▶ [Exercise brief]: Which lines of the data contain the string "オンライン決済"? Copy every one of them.

▶ [Stored records]:
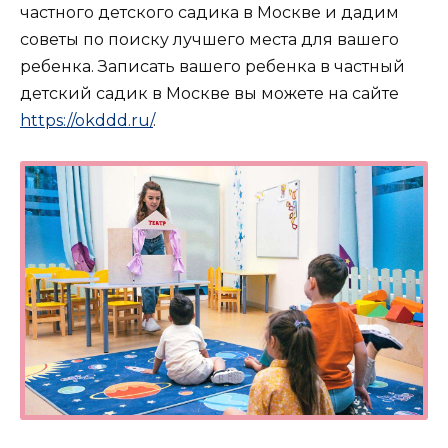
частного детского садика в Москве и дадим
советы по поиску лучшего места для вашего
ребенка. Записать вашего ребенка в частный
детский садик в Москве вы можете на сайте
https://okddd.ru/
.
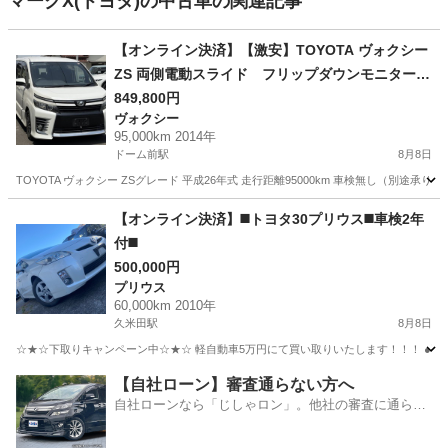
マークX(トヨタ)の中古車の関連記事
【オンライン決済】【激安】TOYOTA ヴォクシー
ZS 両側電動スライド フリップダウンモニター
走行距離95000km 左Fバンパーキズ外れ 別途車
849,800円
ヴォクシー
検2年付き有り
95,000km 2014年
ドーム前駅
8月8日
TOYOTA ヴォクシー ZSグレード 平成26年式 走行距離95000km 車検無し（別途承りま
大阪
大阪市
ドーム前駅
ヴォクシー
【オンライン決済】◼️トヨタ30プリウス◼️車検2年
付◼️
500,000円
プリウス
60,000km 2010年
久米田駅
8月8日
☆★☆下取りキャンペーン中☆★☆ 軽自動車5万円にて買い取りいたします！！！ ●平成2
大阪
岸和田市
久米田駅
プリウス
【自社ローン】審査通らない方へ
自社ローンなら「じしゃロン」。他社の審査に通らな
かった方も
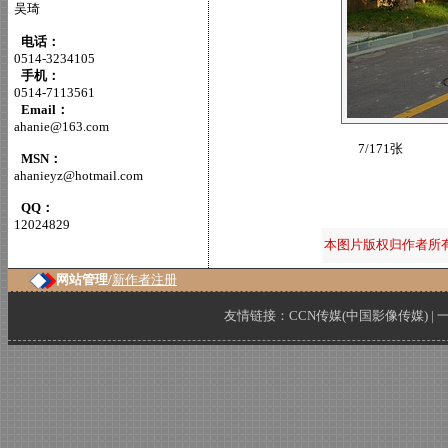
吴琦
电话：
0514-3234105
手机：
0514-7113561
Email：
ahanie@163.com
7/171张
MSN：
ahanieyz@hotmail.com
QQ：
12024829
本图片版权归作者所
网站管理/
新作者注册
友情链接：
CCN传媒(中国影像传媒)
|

* * *

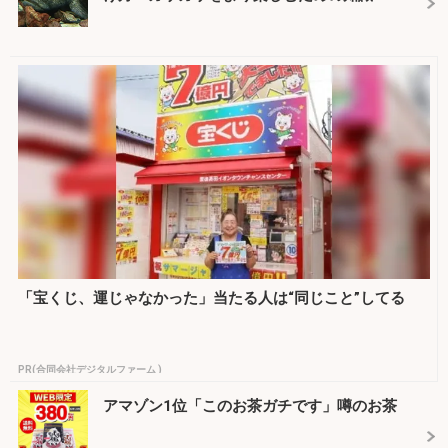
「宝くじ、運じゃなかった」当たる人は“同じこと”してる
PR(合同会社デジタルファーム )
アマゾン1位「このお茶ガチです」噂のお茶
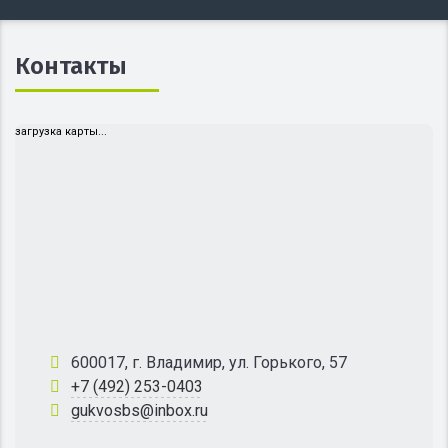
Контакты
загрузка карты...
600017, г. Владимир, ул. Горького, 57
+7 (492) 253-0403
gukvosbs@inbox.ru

▶ [Task response]:
【オンライン決済】【激安】TOYOTA ヴォクシー
【オンライン決済】◼️トヨタ30プリウス◼️車検2年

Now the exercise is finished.